Just bought a 2018 Case Farmall 75C with L620 loader.
I can not find a real protective grille guard for this tractor and loader.
WTH!? Anyone, anyone....... part # etc. please. The dealers don't know either ?????
Don't need weight holder etc. Just a plain old steel grille guard to protect from brush etc. that fits factory holes on existing steel bars. Geez.*


----------



## pogobill (Jan 31, 2012)

https://www.tractorpartsasap.com/grille-guard-with-weight-bracket-new-case-ih-128825.html

Maybe.....


----------



## red_2001 (Jan 7, 2021)

pogobill said:


> https://www.tractorpartsasap.com/grille-guard-with-weight-bracket-new-case-ih-128825.html
> 
> Maybe.....


Thanks pogo. I found that one also. Not sure about use with loader. You would think these companies would have something so simple and needed.


----------



## red_2001 (Jan 7, 2021)

Found this on a 2017 forum. Said it was a New Holland part#: LDR10389380
No luck with google or NH. Its perfect but cant find any info. on it! Unreal.


----------



## Groo (Jan 17, 2020)

Unless you dangle stuff from the bucket, no need for a grill gaurd. The loader does the job. If you do dangle stuffgrom the bucket, you'll need a real guard. That little one is only there to protect your feelings.


----------



## pogobill (Jan 31, 2012)

New Holland part # LDR10389380

https://www.mycnhistore.com/us/en/n...parts/ag-frt-loader-parts/guard/p/LDR10389380


----------



## BigT (Sep 15, 2014)

Here's a neat one...
https://store.germanbliss.com/bush-...ll-guard-kit-2-7374-case-ih-new-holland-parts


----------



## pogobill (Jan 31, 2012)

BigT said:


> Here's a neat one...
> https://store.germanbliss.com/bush-...ll-guard-kit-2-7374-case-ih-new-holland-parts


That's pretty much the one I have on my tractor. Not sure why this wouldn't work for red_2001.


----------



## TX MX5200 (May 12, 2020)

Pogo, that one has more protection than one on my Kubota. Mine has to rotate forward to allow hood to open, which I assume is common. 

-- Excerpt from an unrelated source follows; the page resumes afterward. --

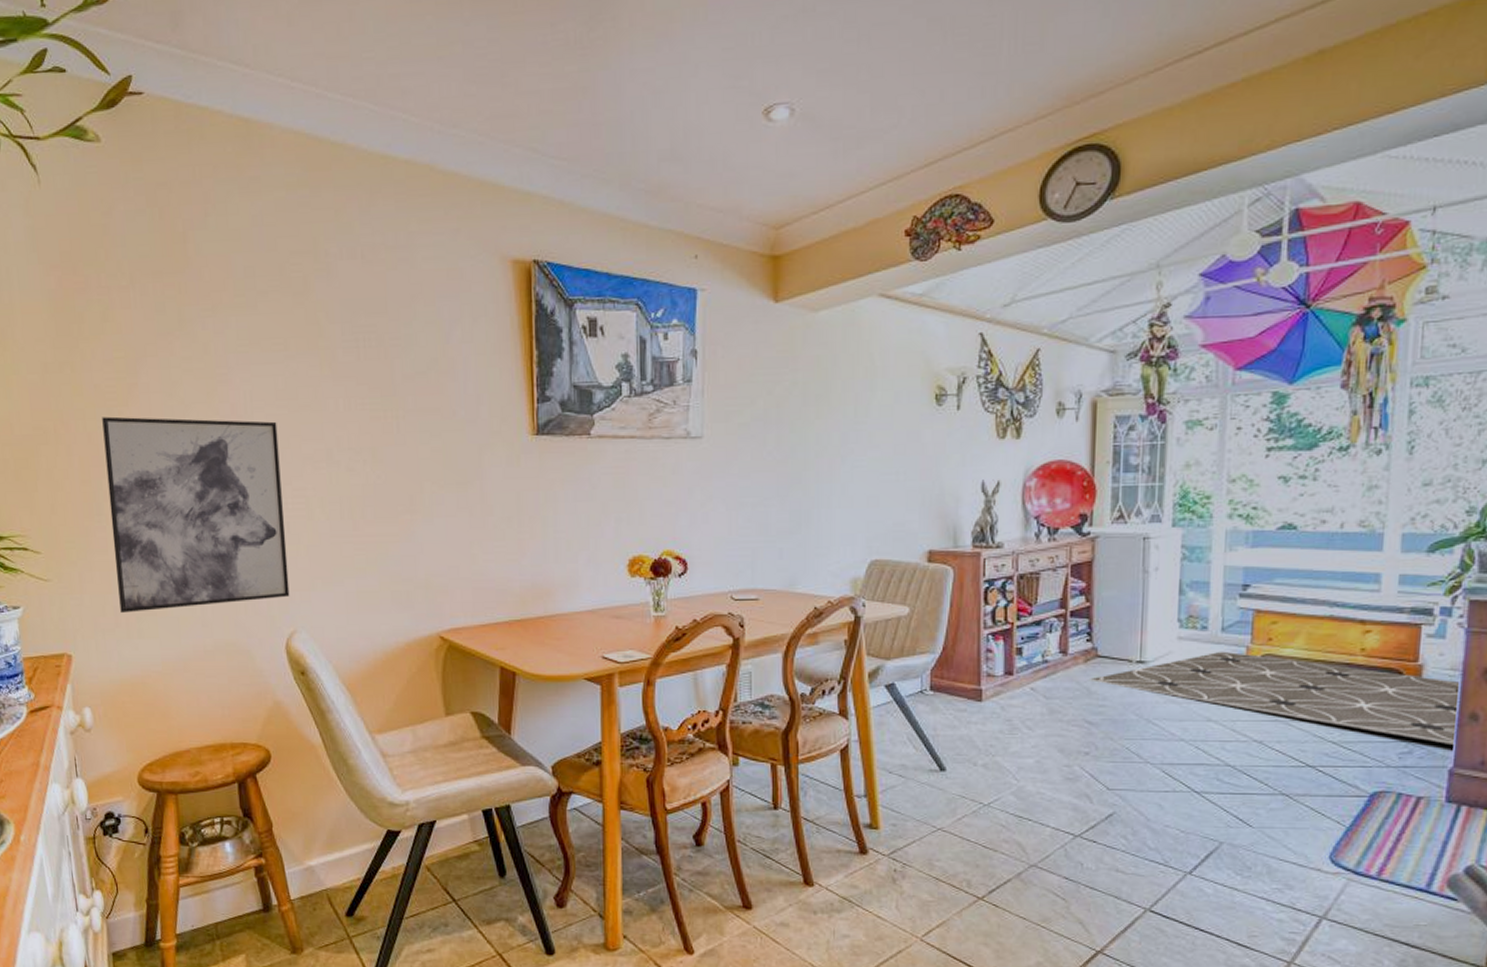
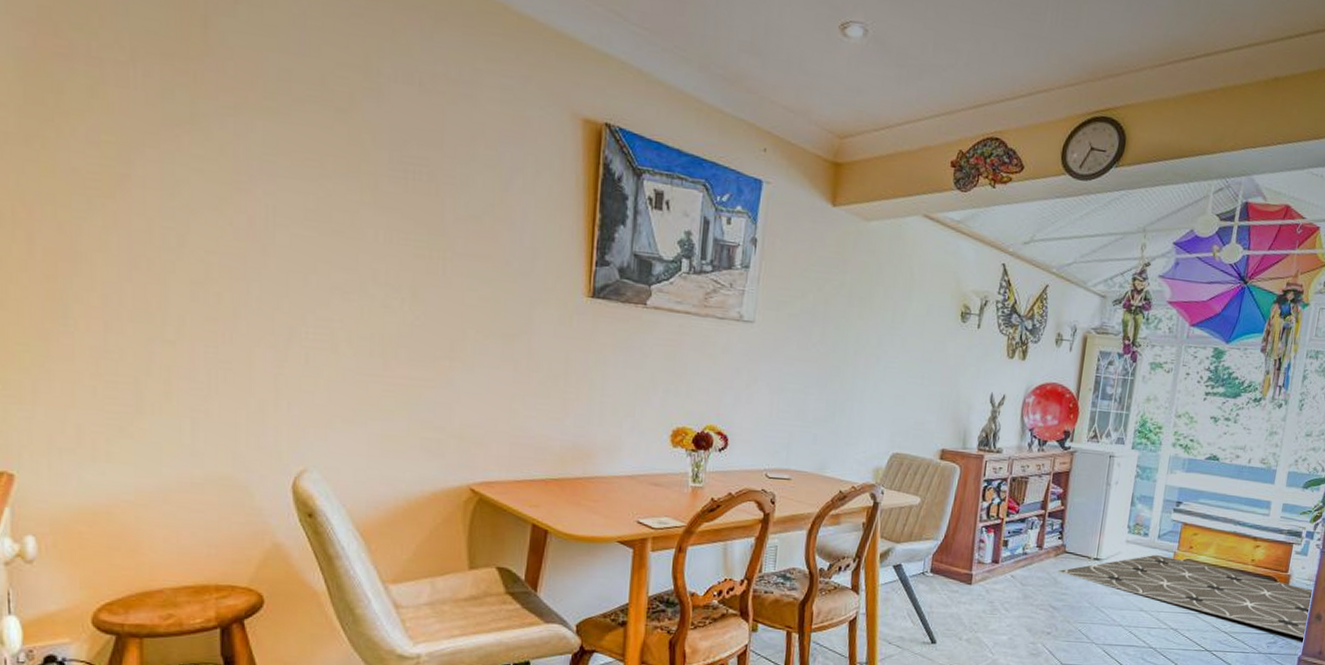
wall art: present [102,416,290,613] -> none [79,206,304,434]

I have some minor grill damage on mine above headlight from prior owner so assume it’s from a limb. I was thinking of fashioning some expanded metal to tach weld.


----------



## Groo (Jan 17, 2020)

the requirement to tip forward doesn't make a grill guard smaller or weaker, just means it needs a hinge.

Look at all the heavy trucks with big grill guards.

As mentioned previously, if you do dangle stuff from the bucket, the guard needs to be somewhat significant; I'll add as in taller and wider.


----------